The nurse now stood silent with both children, one in her arms, one alive, one dead lying on the bed, wrapped in a thin white blanket, in fact they both looked exactly like each other, like two chickens, raw. And reddish in color, one was slightly pale pink. She put down the living child, picked up the dead one, went out to Elsie, to tell her, her child was dead-dead, the nurse stood behind the bed, about to interpret her fatality, only to hear the words:
“Bring me my son now!” demanded Elsie.
“Wait a minute, Elsie, he’s being cleaned up, I, I’ll have him for you in a moment.” The nurse said confused.

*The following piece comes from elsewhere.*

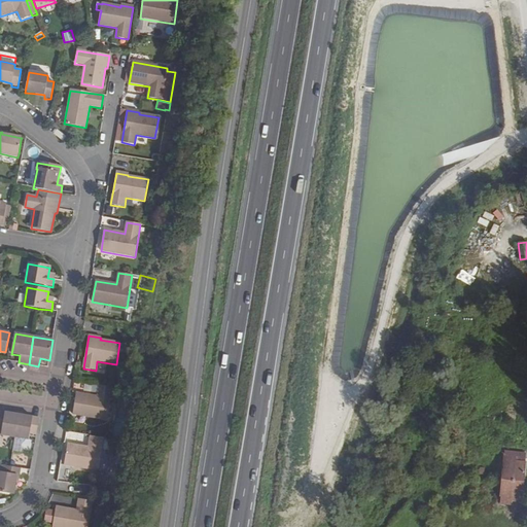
[(73,415),(106,420),(112,388),(99,386),(97,396),(76,393),(73,415)]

And it was a moment, when she brought the living child back to her, and Elsie held it tightly. As for the concrete reason why the nurse turned her heart from a mother to the original, we’ll never know the real reason, at least not in this world, but I can. To put it mildly, I think the child’s guardian angel was already hard at work, as were the dark intruding demons of Satan. And that, my dear readers, is how I came into this world.
Notes on this story, based on fact: Written 5-28-2008; Information collected from Elsie over the years, and passed on to her son, and from which this story is composed, not all details exact, some conjectures added, which seemed only logical or possible for the time and circumstances, and where there was no other place to take the story. Isabella is a fictitious name; Although the mother suffered a stillborn child, and the child was to be presented to Elsie, Elsie knew that the one in her arms was dead, the nurse was afraid to say what she had planned to say, when she left. Get straight, the shock was over. Of course, it was all locked up by the hospital, nurses and Elsie for nearly half a century, not so today. But she is not dead, she is not told; And I thank her for her brave action. It was a time when such things probably happened, and were justified for various reasons, perhaps under the seal of humanity’s personal God. I’m not mentioning the names of the hospitals, not that I fear retribution or that it’s easy for curious readers to find out where I was born, but at 60 years old, I don’t care to point fingers. Hopefully they will have more ethical nurses now.